阿雪看著方才年妃離去的背影,過了一會兒,陡然道:「主子,年妃如今這般囂張,仗的不過是年羹堯得萬歲爺器重罷了。若非如此,她不過是漢軍旗出身,如何和主子爭?」
寧嬪笑笑:「這歷朝歷代功高震主的事情多了去了,本宮就不信,萬歲爺真的會對年羹堯一點忌憚之心都沒有。看著吧,總有一日,年妃會托贊位年氏一族請罪。」
翊坤宮
年妃狠狠的瞪了一眼知書,冷冷道:「那寧嬪,真以為仗著肚子裡有了那塊肉,就能夠自恃身份了。
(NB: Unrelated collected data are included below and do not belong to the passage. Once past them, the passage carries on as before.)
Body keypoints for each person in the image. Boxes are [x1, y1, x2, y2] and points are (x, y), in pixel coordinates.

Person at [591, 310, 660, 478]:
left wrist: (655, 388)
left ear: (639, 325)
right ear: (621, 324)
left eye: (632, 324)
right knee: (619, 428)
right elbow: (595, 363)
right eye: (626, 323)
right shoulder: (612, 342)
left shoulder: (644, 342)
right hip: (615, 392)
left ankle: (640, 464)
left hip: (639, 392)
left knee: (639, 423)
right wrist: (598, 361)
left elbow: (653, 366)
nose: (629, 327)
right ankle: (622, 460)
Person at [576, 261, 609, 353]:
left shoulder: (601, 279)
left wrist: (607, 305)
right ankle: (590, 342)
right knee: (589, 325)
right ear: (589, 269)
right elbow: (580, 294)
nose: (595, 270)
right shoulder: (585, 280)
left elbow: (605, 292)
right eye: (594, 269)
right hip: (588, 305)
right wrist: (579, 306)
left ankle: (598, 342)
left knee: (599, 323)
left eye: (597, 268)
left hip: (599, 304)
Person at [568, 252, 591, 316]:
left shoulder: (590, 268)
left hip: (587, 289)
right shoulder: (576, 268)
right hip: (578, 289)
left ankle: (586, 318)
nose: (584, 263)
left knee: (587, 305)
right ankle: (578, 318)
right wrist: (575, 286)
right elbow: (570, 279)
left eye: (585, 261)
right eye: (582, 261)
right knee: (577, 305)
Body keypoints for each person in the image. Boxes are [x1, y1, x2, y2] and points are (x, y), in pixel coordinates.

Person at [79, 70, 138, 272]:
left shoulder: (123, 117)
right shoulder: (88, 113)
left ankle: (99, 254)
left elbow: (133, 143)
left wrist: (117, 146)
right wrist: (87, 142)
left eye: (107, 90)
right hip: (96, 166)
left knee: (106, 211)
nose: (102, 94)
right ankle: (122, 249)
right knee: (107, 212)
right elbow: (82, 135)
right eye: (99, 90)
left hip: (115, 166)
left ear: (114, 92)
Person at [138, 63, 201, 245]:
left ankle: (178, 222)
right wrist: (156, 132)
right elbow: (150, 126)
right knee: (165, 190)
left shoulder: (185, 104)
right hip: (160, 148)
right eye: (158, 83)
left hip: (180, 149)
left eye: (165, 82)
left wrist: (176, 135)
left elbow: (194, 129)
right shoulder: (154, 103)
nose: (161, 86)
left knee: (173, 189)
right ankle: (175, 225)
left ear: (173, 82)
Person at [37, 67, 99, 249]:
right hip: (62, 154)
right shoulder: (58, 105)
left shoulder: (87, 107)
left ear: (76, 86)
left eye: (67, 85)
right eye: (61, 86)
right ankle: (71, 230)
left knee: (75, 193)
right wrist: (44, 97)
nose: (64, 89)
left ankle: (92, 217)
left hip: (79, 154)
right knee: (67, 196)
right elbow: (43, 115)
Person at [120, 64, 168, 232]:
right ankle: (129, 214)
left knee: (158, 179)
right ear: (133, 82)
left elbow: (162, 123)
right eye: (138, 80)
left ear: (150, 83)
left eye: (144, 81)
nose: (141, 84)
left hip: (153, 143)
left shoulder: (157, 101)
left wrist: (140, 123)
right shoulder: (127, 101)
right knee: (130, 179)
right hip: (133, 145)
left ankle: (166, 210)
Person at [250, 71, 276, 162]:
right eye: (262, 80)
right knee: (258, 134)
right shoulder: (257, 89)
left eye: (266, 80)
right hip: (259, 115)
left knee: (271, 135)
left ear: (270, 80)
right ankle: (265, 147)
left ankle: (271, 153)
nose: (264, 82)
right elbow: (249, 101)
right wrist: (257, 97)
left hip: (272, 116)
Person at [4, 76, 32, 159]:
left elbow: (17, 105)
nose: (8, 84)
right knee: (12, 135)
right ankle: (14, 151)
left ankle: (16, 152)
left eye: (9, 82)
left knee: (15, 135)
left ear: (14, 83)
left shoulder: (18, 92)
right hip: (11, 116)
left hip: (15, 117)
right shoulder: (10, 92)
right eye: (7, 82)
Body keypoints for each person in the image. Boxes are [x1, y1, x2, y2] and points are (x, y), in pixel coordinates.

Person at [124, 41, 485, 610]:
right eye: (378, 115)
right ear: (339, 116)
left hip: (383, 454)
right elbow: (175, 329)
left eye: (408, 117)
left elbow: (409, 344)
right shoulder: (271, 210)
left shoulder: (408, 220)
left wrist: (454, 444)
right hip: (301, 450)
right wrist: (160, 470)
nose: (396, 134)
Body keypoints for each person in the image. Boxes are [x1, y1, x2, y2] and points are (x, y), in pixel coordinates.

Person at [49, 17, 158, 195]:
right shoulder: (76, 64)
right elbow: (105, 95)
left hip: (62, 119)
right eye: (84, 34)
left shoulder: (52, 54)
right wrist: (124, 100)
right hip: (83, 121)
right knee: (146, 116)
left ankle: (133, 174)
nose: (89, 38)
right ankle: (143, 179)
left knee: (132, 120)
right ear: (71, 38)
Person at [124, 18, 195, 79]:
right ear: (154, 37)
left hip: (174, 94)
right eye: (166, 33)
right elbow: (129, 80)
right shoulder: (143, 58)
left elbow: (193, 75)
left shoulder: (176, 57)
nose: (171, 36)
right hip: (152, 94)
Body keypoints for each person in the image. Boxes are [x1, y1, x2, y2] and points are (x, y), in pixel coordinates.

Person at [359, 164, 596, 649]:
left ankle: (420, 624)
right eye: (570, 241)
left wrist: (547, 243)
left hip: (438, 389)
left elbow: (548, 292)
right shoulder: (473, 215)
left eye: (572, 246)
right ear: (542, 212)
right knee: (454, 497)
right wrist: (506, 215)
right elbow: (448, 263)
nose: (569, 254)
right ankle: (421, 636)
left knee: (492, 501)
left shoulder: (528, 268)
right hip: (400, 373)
本宮方才真恨不得扇她一耳光。」
知書也很是不忿:「主子,您先消消氣。就她這性子,早晚會被自己給玩死。她今個兒敢仗著肚子裡的孩子故意給主子沒臉,那明個兒就能夠衝撞宮裡別的主子,您看著吧。」
年妃的指尖卻阿哥制不住的顫抖,二阿哥這事兒真的是出乎她的預料。而這些日子她對寧嬪的算計為什麼一次次的能夠讓她險險避過,之前年妃還有些拿捏不準,現在她算是明白了。這背後,不是皇貴妃在搞鬼,而應該是皇后娘娘。
因為寧嬪肚子裡的孩子,對皇后娘娘最有利。
年妃忍著心中的不甘心,沉聲道:「本宮之所有受今日這屈/辱,都是因為本宮這肚子不爭氣。」
「讓本宮一輩子仰人鼻息,做赫捨裡氏手中的棋子,本宮絕對不甘心。」
知書聞言,試探道:「主子您是否用心藥膳,補補身子?」
年妃看了她一眼,緩緩道:「宮裡的太醫本宮信不過,你去讓哥哥找一個可靠的人入宮,日後本宮的身子就靠他調理了。」
知書想了一會兒,道:「主子考慮的確周到,宮裡害人的手段多的是,現在不想讓主子有身孕的人多的是,也唯有咱們自己找來的人能夠信得過了。」
年妃神色複雜的摸了摸自己的肚子,「如果……如果本宮能夠順利有孕,那一切都會好起來的。以本宮的能耐和年氏一族的榮寵,莫說那貴妃之位了,就是皇后之位,本宮也不為過。」